Radio Maximum
- Russia;
- Broadcast area: Russia
- Frequency: 103.7 MHz in Moscow

Programming
- Format: Contemporary hit radio

Ownership
- Owner: Russian Media Group; (Radio Maximum CJSC);
- Sister stations: DFM [ru] Hit FM Radio Monte Carlo Russia Russkoye Radio

History
- First air date: December 25, 1991

Links
- Website: maximum.ru

= Radio Maximum =

Russian radio station

Radio Maximum is a Russian radio station, specializing in pop and rock music.

Founded in 1991 as a joint venture of Westwood One, Harris Corporation, StoryFirst Communications, and The Moscow News weekly, Maximum is currently owned and operated by Russian Media Group (Russkaya Mediagruppa - RMG). It started broadcasting in Moscow on December 25, 1991 on the frequency of 103.7 MHz. Broadcasting in St. Petersburg commenced in early 1993. The radio station was among the first Russian music stations to start round the clock broadcasting in 1994.

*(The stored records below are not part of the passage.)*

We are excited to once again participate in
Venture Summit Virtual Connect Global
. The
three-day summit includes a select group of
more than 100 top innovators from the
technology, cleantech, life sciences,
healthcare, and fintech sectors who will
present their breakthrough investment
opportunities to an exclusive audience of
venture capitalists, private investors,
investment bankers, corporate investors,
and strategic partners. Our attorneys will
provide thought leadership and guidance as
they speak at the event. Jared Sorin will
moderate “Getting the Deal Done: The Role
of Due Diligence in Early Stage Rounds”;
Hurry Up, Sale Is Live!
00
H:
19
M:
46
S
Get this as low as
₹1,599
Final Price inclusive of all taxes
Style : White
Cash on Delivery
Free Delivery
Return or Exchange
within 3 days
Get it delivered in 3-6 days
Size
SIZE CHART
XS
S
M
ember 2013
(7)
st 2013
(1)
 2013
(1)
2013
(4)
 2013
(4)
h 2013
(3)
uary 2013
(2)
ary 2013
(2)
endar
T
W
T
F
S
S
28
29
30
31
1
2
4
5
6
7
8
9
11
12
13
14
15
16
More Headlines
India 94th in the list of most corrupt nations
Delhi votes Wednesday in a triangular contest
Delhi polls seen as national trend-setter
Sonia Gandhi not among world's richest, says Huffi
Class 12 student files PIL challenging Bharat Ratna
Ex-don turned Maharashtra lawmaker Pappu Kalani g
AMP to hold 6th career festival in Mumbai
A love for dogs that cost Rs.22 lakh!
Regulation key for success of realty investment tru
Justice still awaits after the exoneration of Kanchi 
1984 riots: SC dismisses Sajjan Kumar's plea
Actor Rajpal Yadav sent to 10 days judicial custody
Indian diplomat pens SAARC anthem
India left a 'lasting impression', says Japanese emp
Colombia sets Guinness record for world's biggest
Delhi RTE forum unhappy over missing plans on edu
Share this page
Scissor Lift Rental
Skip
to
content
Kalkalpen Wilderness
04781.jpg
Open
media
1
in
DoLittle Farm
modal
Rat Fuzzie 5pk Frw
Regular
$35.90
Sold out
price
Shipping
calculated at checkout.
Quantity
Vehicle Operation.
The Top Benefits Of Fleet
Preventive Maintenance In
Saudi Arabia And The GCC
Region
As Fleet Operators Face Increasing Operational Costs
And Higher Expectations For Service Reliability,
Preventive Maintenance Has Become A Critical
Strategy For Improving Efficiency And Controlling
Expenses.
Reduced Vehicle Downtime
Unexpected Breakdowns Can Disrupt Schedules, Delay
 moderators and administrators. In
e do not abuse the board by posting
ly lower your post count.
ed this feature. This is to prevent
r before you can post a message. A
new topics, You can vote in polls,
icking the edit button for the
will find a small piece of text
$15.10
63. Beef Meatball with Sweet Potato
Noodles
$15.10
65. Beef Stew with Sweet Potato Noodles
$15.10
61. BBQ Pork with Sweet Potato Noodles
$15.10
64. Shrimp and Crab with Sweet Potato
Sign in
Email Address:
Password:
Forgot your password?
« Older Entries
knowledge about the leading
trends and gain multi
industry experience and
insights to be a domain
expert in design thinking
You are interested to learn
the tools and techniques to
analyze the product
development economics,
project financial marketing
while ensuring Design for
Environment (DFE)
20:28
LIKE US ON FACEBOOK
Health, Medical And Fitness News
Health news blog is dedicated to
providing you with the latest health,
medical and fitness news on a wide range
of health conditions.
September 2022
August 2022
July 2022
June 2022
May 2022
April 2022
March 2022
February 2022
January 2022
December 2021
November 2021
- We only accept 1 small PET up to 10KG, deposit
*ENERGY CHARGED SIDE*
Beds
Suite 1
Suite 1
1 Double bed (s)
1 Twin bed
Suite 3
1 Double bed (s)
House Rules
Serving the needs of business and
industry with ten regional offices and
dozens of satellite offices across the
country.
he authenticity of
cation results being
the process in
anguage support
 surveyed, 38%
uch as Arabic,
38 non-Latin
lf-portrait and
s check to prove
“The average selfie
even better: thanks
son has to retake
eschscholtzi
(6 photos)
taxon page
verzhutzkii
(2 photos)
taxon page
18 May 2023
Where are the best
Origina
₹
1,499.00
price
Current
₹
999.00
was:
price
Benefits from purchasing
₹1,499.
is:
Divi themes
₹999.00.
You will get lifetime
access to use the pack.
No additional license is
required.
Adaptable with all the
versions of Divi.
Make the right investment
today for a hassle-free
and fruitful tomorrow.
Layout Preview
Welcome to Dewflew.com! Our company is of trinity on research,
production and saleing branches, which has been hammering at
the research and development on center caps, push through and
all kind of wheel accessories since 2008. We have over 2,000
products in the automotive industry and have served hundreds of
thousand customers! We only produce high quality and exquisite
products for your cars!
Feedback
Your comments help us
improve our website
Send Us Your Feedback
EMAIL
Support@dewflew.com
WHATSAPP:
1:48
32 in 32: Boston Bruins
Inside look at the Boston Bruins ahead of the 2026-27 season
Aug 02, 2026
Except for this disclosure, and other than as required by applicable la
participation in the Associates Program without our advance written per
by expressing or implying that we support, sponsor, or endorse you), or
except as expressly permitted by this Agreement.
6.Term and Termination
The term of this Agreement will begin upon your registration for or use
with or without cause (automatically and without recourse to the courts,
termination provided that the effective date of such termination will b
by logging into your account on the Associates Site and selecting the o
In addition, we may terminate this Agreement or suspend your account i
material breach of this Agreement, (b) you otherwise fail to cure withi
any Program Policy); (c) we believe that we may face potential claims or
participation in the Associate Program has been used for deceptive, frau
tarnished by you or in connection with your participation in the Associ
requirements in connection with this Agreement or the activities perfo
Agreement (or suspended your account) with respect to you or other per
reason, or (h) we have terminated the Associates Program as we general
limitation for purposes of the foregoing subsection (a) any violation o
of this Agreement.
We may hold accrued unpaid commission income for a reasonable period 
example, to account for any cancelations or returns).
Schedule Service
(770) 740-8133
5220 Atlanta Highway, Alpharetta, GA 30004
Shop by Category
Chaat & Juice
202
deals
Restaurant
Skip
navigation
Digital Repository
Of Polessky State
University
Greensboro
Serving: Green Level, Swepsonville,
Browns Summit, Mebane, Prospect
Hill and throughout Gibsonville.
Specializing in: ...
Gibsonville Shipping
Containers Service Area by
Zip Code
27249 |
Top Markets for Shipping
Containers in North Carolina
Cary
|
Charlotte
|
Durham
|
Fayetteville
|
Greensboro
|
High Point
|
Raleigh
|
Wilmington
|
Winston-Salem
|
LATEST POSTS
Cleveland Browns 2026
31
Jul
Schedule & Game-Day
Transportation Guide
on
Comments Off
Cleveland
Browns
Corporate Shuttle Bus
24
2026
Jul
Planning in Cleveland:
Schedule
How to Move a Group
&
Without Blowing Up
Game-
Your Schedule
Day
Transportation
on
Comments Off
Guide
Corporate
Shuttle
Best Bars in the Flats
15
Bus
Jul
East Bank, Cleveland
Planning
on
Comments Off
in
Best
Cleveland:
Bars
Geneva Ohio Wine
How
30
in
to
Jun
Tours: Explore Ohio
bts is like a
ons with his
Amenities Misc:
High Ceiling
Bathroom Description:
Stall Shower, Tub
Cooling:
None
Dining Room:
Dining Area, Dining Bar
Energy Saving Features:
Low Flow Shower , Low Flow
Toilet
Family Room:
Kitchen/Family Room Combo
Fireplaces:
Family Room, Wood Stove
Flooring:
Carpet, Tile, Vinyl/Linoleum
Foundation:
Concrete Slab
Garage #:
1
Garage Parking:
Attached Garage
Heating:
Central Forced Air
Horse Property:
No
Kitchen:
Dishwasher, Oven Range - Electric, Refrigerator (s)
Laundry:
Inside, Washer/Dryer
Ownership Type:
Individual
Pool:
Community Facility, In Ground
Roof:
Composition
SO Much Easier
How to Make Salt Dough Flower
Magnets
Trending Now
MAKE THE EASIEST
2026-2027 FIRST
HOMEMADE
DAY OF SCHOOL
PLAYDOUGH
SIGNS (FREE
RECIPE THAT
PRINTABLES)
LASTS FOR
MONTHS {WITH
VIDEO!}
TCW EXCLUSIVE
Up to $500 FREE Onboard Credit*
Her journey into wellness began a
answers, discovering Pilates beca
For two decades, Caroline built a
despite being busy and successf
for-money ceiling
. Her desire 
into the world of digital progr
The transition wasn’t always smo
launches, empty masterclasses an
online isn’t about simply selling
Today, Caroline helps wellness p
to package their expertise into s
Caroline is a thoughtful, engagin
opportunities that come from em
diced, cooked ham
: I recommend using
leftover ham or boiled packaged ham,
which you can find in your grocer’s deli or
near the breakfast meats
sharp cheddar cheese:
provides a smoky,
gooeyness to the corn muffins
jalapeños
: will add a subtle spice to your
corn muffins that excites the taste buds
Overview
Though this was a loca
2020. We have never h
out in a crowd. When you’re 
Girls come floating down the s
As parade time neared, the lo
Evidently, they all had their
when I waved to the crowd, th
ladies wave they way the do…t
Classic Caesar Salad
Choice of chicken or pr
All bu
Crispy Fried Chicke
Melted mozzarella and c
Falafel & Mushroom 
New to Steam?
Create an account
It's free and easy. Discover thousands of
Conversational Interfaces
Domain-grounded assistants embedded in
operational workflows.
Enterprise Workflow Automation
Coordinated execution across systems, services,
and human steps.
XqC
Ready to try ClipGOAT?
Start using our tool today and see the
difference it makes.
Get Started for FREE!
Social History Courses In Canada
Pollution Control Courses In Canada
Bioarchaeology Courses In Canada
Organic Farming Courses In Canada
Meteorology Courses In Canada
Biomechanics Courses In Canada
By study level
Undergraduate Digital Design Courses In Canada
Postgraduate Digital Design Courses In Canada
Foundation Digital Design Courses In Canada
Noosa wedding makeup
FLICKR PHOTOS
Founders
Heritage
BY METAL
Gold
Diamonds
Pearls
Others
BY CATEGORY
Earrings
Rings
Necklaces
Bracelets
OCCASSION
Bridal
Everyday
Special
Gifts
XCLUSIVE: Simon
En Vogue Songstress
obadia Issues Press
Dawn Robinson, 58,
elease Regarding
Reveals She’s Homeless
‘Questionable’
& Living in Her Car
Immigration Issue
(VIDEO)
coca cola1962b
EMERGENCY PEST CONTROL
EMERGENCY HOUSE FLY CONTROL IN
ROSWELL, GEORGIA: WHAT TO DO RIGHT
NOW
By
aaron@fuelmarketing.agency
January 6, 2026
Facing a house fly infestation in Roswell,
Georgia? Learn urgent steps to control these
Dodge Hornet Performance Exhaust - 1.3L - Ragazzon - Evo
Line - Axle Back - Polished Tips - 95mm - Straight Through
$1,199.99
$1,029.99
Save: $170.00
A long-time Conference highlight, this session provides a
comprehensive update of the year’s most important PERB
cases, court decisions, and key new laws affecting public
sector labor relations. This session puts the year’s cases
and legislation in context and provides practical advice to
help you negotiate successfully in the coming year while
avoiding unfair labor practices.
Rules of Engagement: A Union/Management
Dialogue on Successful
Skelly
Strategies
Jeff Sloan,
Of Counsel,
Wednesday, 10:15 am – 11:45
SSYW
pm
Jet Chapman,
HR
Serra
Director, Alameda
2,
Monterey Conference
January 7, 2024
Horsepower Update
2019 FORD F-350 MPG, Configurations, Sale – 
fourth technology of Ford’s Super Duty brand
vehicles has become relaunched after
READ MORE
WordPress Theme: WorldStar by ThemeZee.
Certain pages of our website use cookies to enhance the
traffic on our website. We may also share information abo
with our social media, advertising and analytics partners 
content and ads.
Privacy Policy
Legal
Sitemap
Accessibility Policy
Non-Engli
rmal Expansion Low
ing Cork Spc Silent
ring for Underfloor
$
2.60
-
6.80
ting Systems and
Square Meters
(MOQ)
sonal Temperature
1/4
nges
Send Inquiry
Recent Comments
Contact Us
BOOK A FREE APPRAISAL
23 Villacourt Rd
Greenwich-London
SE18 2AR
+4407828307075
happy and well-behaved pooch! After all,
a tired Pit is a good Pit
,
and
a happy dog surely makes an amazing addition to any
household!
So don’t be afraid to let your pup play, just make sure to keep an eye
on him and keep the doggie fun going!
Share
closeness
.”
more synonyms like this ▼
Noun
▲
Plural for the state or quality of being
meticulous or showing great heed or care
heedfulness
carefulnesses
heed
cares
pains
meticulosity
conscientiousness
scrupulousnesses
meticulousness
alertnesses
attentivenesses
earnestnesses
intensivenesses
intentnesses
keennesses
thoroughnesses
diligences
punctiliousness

Radio Maximum's format is broad, and includes both western and Russian rock and pop music.

The station is popular, with a successful morning show, which at different times was hosted by such celebrities as Olga Maximova, Kostya Mikhalov, Gennady Bachinsky and Sergey Stillavin.

Radio Maximum is also known for the Maxidrom rock festival, which used to be held every May in Moscow, Russia.